I didn’t hear Mr. Trump talk about fixing the very broken immigration system we have now. Perhaps we have such a high number of undocumented immigrants because the legal system does not do its job and families simply need to be together, regardless of how that happens. How do we keep these families together? How to we protect the families of U.S. citizens?
When Mr. Trump discussed how everyone who is in the country illegally must go home and apply for status, that’s difficult for me to imagine as an immigration attorney. Under the current laws that we have – established by Congress – each of these individuals will need a petition filed for them and they will face decades-long waits abroad to return. If you are the Mexican brother or sister of a U.S. citizen, your wait could theoretically be over 80 years. This is based on the numbers of visas Congress allocates per year, per family-relationship type.

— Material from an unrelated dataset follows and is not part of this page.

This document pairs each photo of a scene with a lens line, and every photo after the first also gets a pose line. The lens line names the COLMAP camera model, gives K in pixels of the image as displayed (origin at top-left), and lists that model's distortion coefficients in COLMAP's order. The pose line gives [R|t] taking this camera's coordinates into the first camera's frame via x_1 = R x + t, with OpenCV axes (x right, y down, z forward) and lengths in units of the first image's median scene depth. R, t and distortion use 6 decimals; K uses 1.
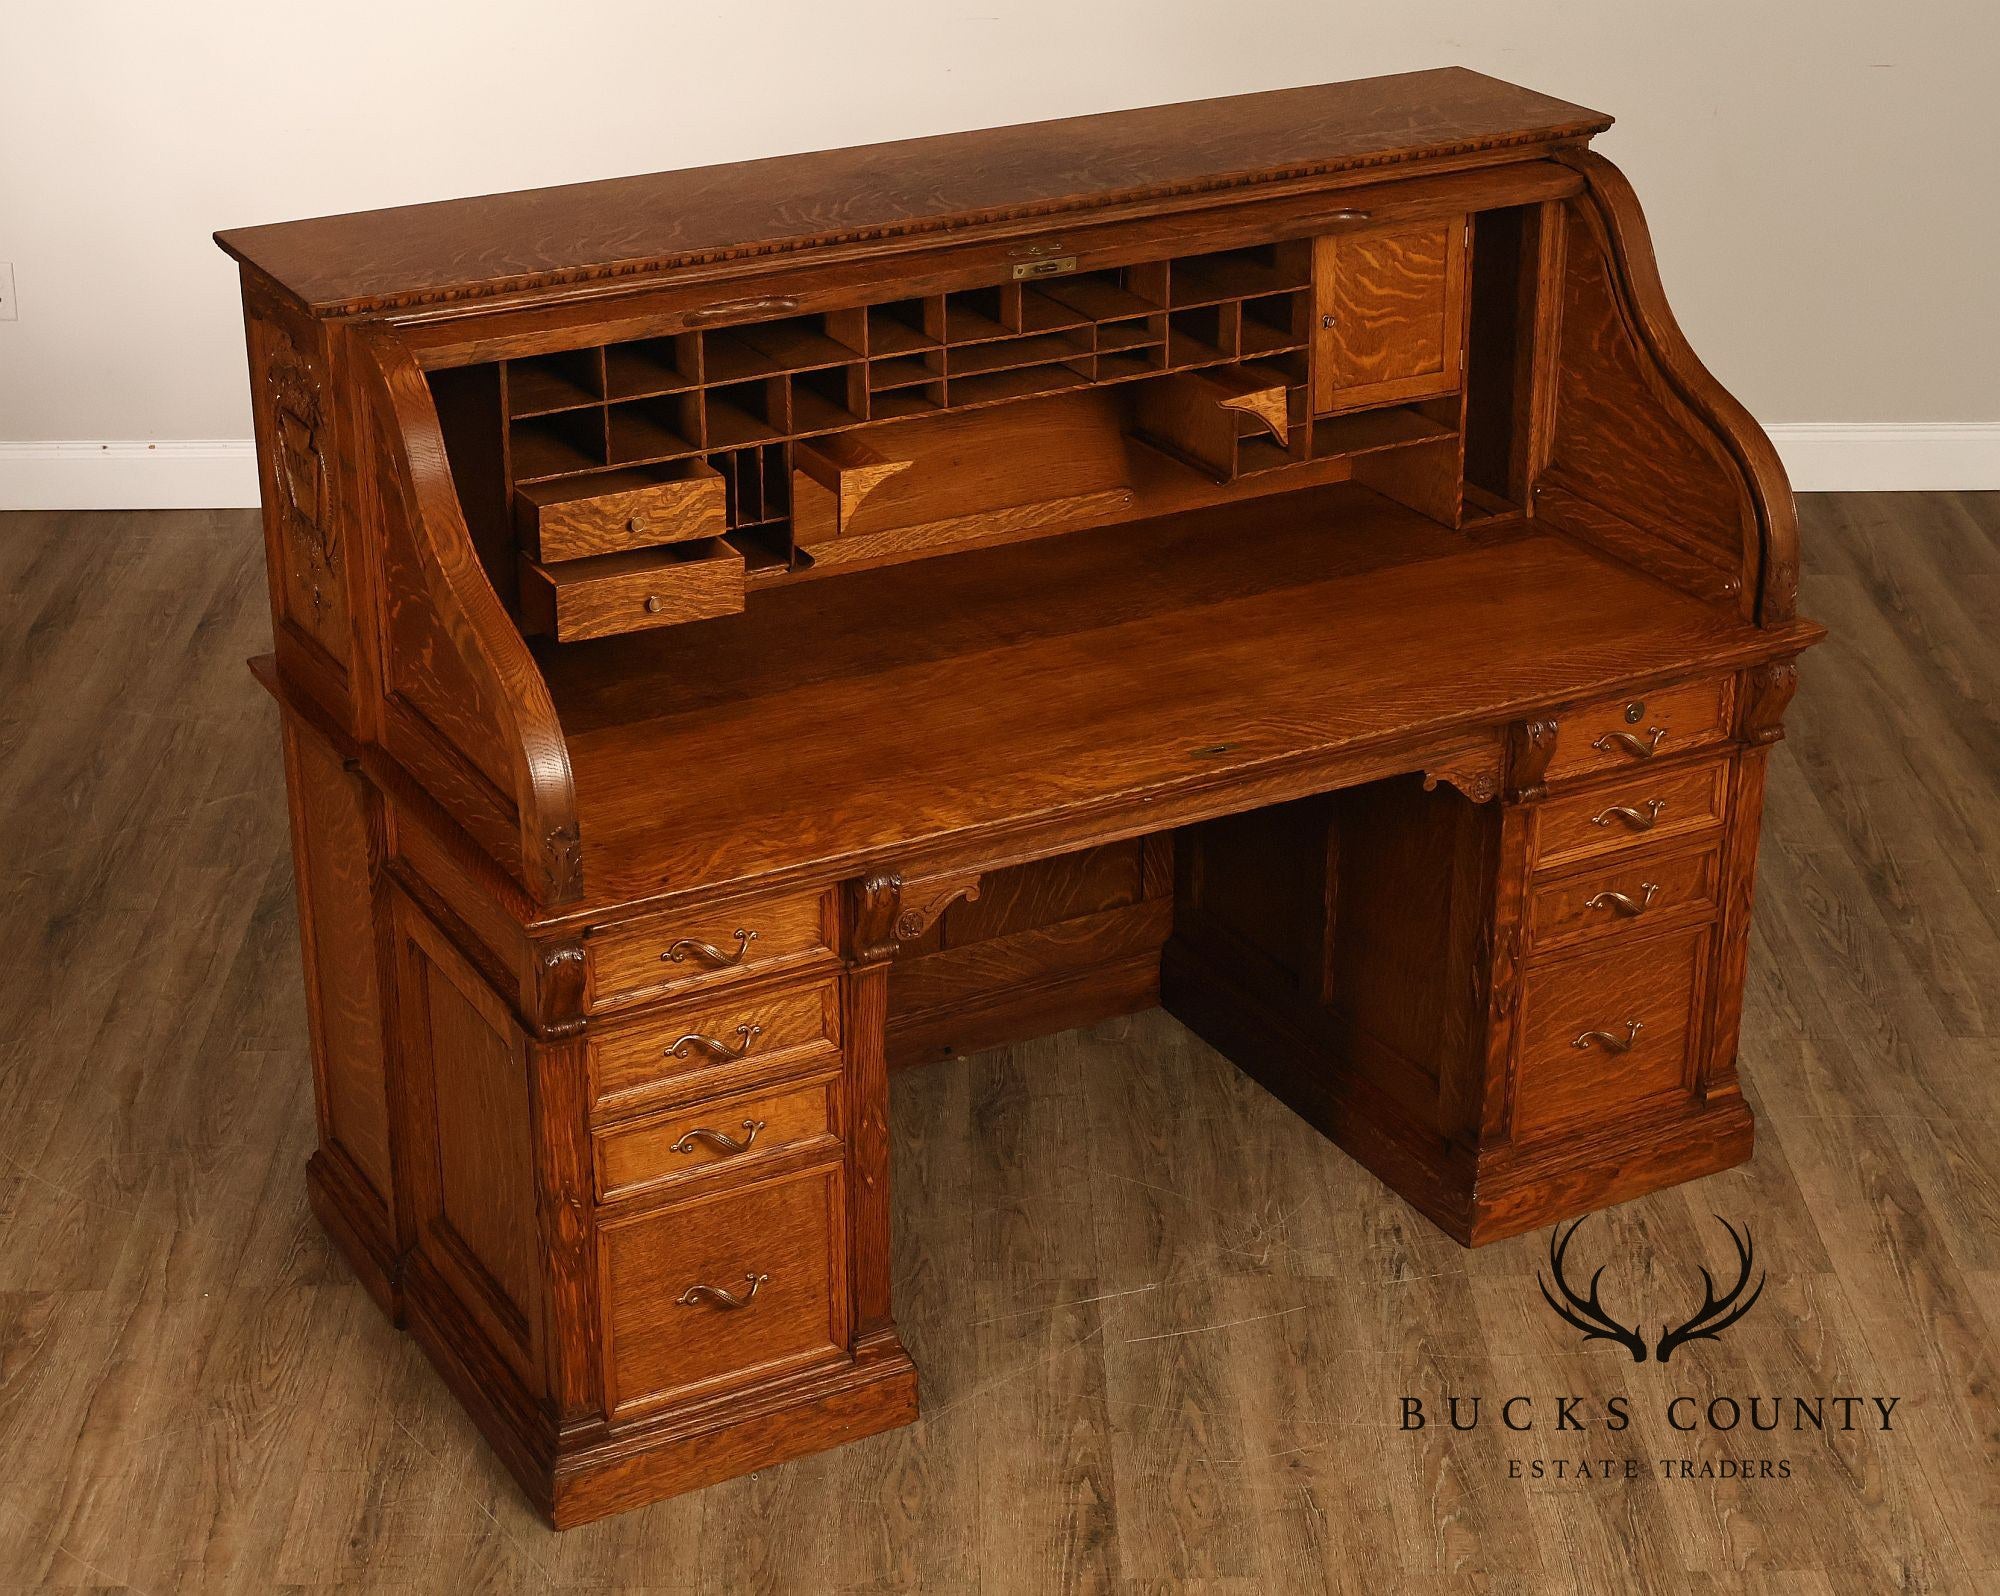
lens RADIAL K [[3589.2, 0, 1005.2], [0, 3589.2, 772.8], [0, 0, 1]] dist [0.000734, 0.031254]
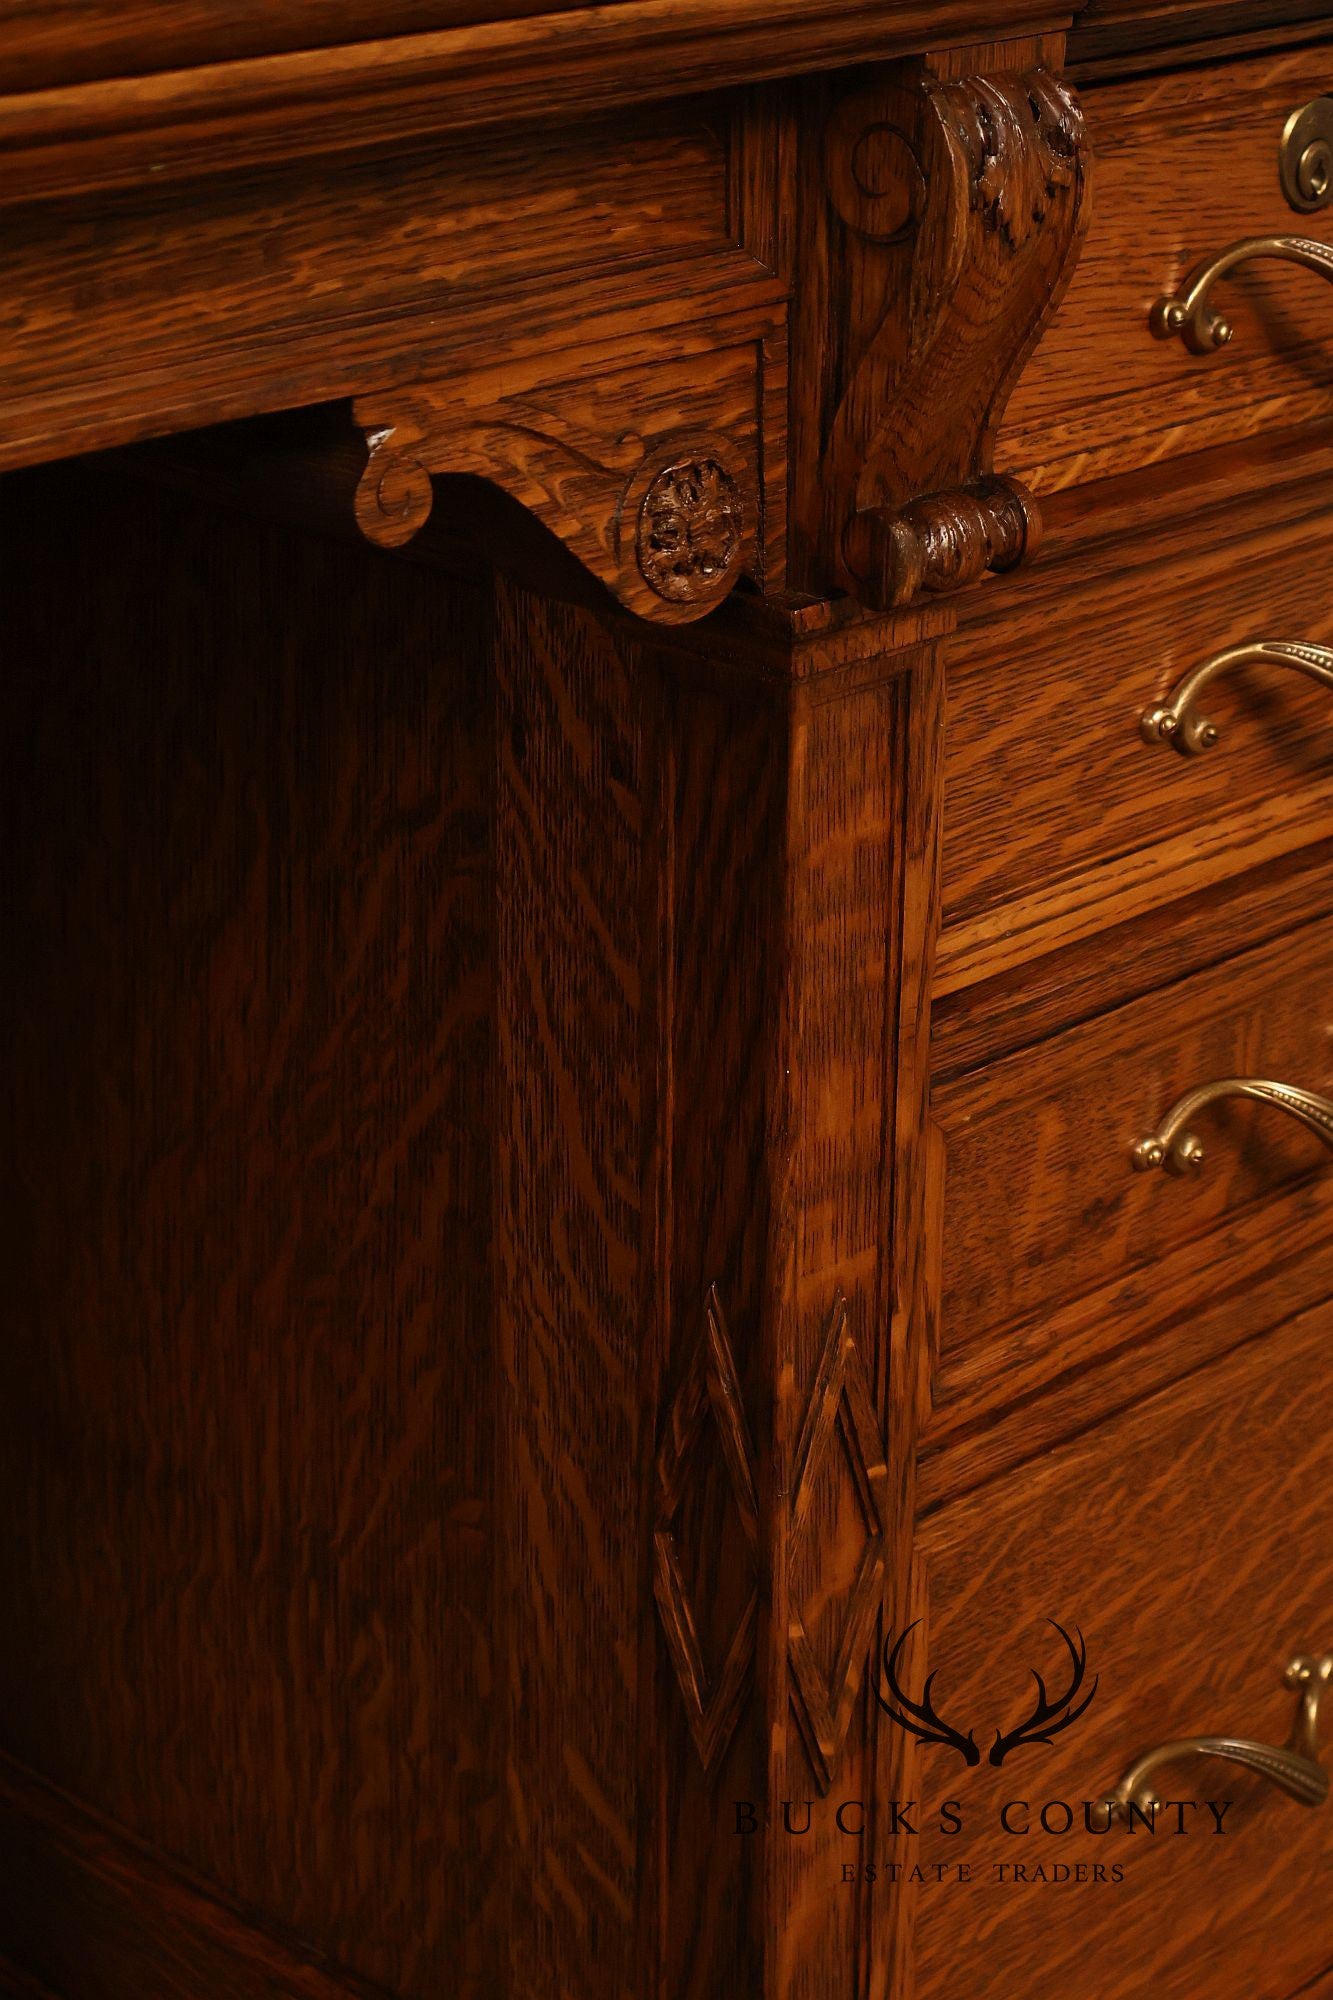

In addition, under current laws, many individuals will be inadmissible to the United States because they were in the U.S. for so long and face legal bars to returning. There is no line, no legal way for countless individuals to return – even if they were in the U.S. since they were six-months old, even if they have U.S. citizen children, even if they are married to a U.S. citizen, even if their only infraction was shoplifting a lipstick 20 years ago. Again, it comes back to fixing the legal system and Mr. Trump said nothing of this.
So, regardless of your thoughts on the political candidates or their purported policies, please don’t forget the individuals and the lives tangled up in this. I come to work and am blessed every day to hear these stories, yet so many others don’t have this privilege. Immigrants aren’t soundbites – they real people and they are loved by and needed by U.S. citizens. Immigration is not a Latino issue or an Asian issue. It’s an American issue and one that needs solutions from the inside-out, not merely calls for more enforcement.